There are few things I can’t live without, and besides boobs, and the NFL (Raiders), coffee is definitely one of them. My favorite place to go is Starbucks, like most of America. I’m not one of those self-righteous douche bags that run around propagating hatred towards Starbucks, because they are a corporate giant. Starbucks is a giant because they are the best, that’s why I go there. I do, however, have a problem with them, let me explain.
Every time I pull up to a Starbucks I have to make a difficult decision. Do I want to go in, or do I want to go through drive-thru? Most of the time the decision is made for me, either the drive-thru line is ridiculously long, or I’m meeting someone there, so I’m forced to go inside. That is when the nightmare begins. Regardless of location, or the time of day, you’re likely to run into one, if not several annoying people.
While you’re in line, you typically have to deal with someone’s shithead kids that are running circles around you, grabbing everything in sight, and running it back to their irresponsible parent, asking if they will buy it for them. You’ll see them poking their midget sausage fingers through all the plastic on the food, asking their dimwitted parent what it is, screaming while they chase each other around, who knows. All I know for certain is by the time I’m out of that line, I’m ready to fuck a kid up. No joke.

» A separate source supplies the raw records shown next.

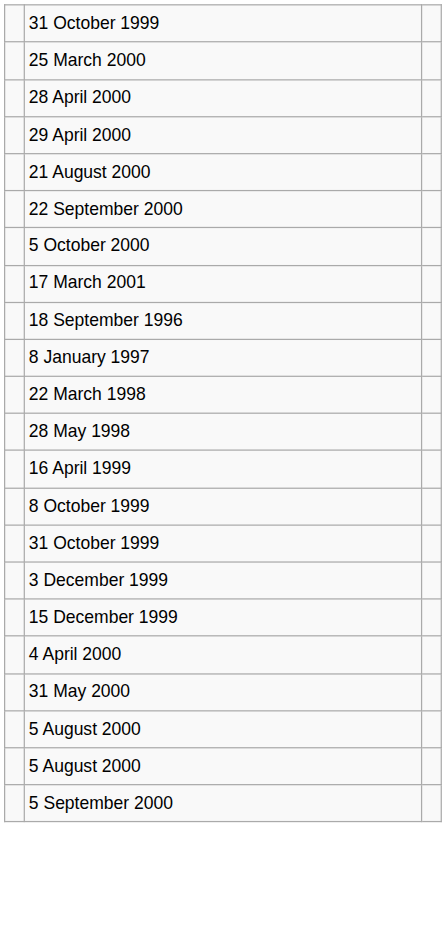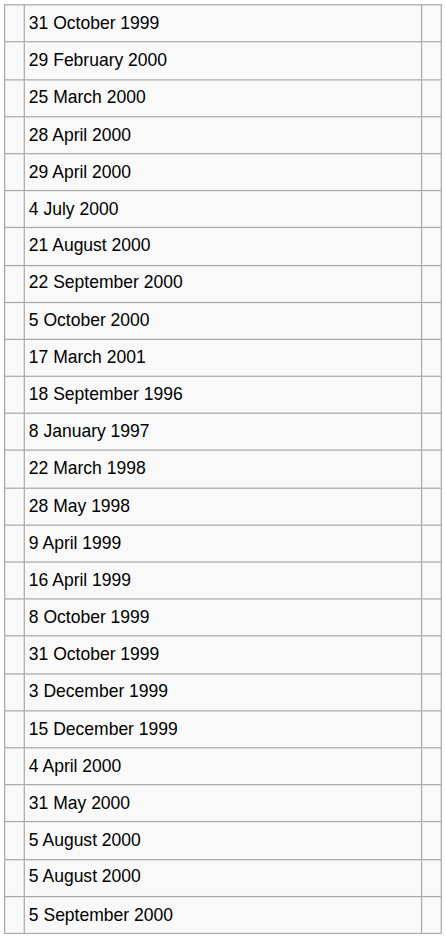+ row: 29 February 2000
+ row: 4 July 2000
+ row: 9 April 1999
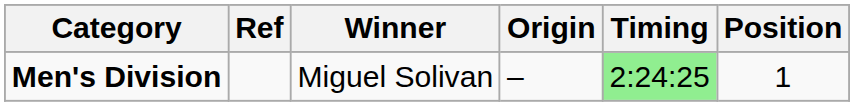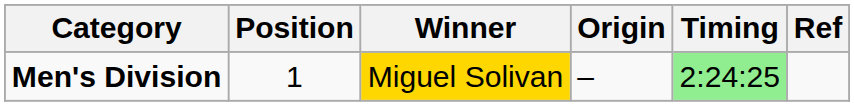columns swapped: Position <-> Ref
Men's Division | Winner: no background -> gold background
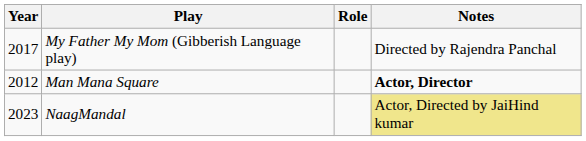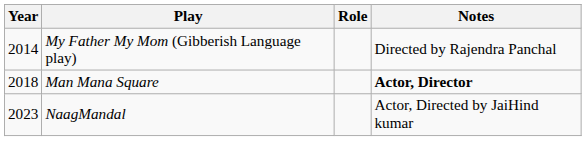My Father My Mom (Gibberish Language play) | Year: 2017 -> 2014
Man Mana Square | Year: 2012 -> 2018
NaagMandal | Notes: khaki background -> no background
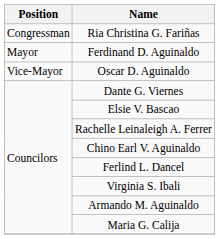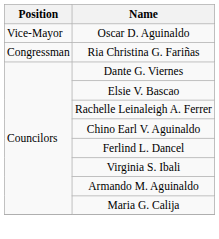rows swapped: Ria Christina G. Fariñas <-> Oscar D. Aguinaldo
- row: Mayor | Ferdinand D. Aguinaldo
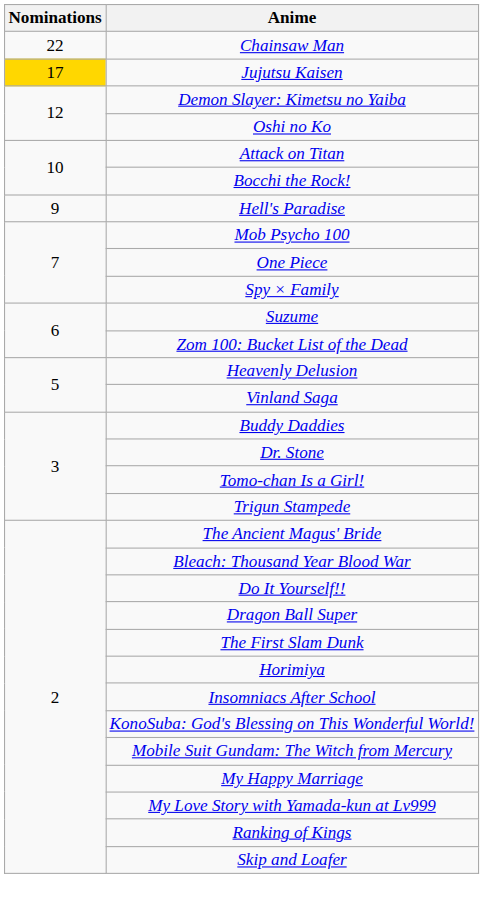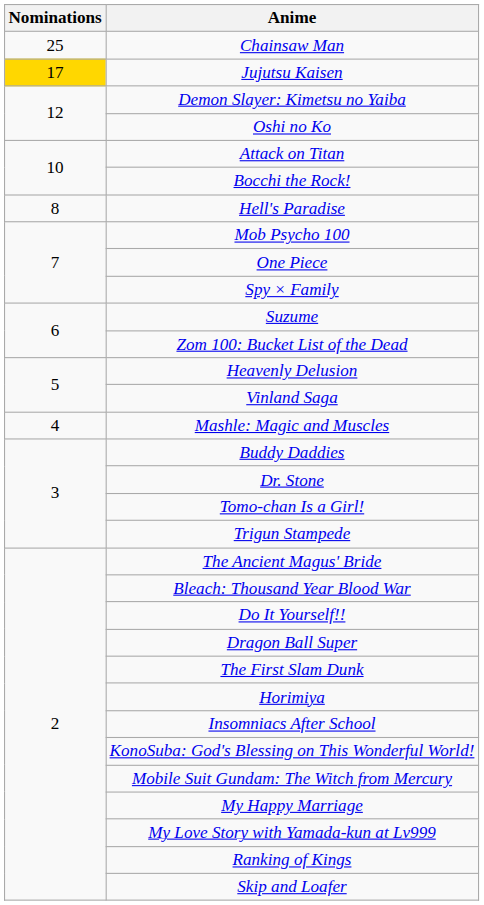Chainsaw Man | Nominations: 22 -> 25
Hell's Paradise | Nominations: 9 -> 8
+ row: 4 | Mashle: Magic and Muscles
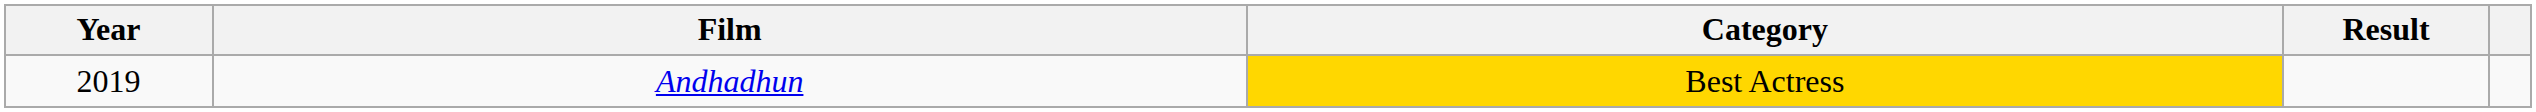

After surviving the line, then you have to walk over and wait for your drink… because it’s time to eagle-eye the creepy emo kid that hates trends, yet works as a Starbucks barista, to make sure his unkempt facial hair isn’t dipping into your latte. Seriously, why can’t they get the cute girl to make your drink? Why does it always have to be the dude that looks like a date rapist, and undoubtedly owns a van that resembles the Mystery Machine? Jesus Christ…
Next comes the REALLY hard part… where do you want to sit? You have several choices here, as you can sit by any of the following:
– The annoyingly loud study group that has taken over an entire section of the store, that now has to speak at the top of their lungs to hear one another. – The group of snooty soccer moms that are meeting up for their daily latte, and gossip session. – The awkward male and female that are obviously on their first ‘date,’ that thought it would be more casual if they just met for coffee. – The dude by the window with an expensive MacBook who wants to look employed, but is really just listening in to your conversation. – The high school kids that are screaming at the top of their lungs, so that they are heard over everyone else in the store. – The college bimbo that thinks it’s socially acceptable to walk out in public wearing her white trash PJs, just because she saw Britney Spears do it.
It’s literally a who’s-who of annoying, but I deal with it, because I do love me some Starbucks! In the spring/summer it’s a lot more tolerable because I can actually sit out in the sun and people watch. Maybe I’m just a tad bitter now since I’ve been cooped up inside with the rest of the crazies all fall/winter. Who knows, I’m just a thug, through-n-through.